City Paper is not for tourists
Later this summer, the collected papers of legendary District homeless activists Mitch Snyder and Carol Fennelly will be archived at George Washington University’s Melvin Gelman Library. The files will supplement Gelman’s growing stacks on the history of the District and surrounding jurisdictions. But unless you are a student or teacher at GW, don’t expect to sample the collection.
Beginning July 14, the Gelman Library will close its doors to university outsiders. Library officials have yet to work out the particulars of the new policy, and have hinted that bona fide researchers may be allowed to arrange appointments to leaf through Gelman’s special collections. But if you’re just some plain old Joe Sixpack looking to browse through microfilm or the Reader’s Guide to Periodical Literature, you’ll get the revolving-door treatment from library security.
GW’s new closed-door policy will reduce the drain on university resources created by outsiders coming in to conduct business research, says university librarian Jack Siggins.

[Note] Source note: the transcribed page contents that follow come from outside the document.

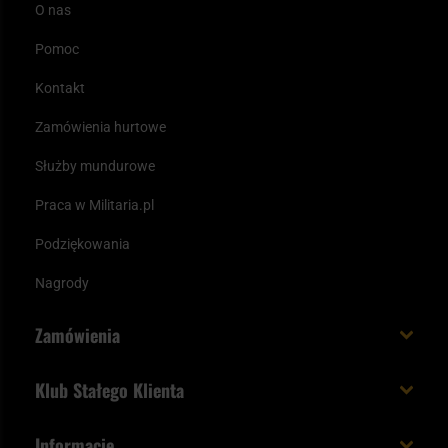
O nas
Pomoc
Kontakt
Zamówienia hurtowe
Służby mundurowe
Praca w Militaria.pl
Podziękowania
Nagrody
Zamówienia
Koszt i czas dostawy
Klub Stałego Klienta
Zamów do 23:00 - dostawa jutro!
Co zyskujesz z kontem KSK
Informacje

From July to December 1996, a whopping 38,000 outsiders made use of the library, he says. “Most of them were from nearby businesses and law firms, because we’re the only game in town in this area,” he says. Users of the District’s crumbling library system could certainly second that notion.
Students are cheering the new restrictions. “Tuition is up an incredible amount, something like 6.9 percent,” says Kuyomars Golparvar, president of the GW Student Association. “Restricting access is unfortunate, but the primary mission of the library is to serve the students.”
But the decision doesn’t sit well with Francine I. Henderson, head of the special collections department at Gelman. “I’m just wondering whether this new policy will make some people who may not have an ID feel that they’re not welcome here,” she says. “I do think it could.” She says she plans to work with library administration to try to loosen the policy once it is implemented.
Don’t bother, say some library connoisseurs. “It’s a third-rate library, at best,” says Bryce Suderow, a Civil War expert and free-lance researcher. “In this town, you develop a sense of the strengths of different libraries. Georgetown is best in foreign policy. Howard has a good African-American collection. GW has no strengths.”
As research libraries go, Gelman isn’t one to bookmark. In terms of the size of its collection, it ranks fourth among the five major academic libraries located in the District, according to the Association of College and Research Libraries. (Those libraries belong to, in order, Howard, Georgetown, Catholic University, GW, and American.)
Siggins launched an ambitious upgrade plan two years ago to put the GW library back on the top shelf. He secured a special $500,000 infusion to beef up the size of the collection and then increased the acquisitions budget by 15 percent two years in a row. The impending access restrictions are part of the plan.
In the eyes of Foggy Bottom residents, though, the library’s bold stroke is part of a grander plan to bully the community, which has watched in horror as the university has gobbled up swaths of residential real estate in its back yard. “Unbelievable,” says Foggy Bottom activist Maria Tyler. “It’s just another slap in the face.”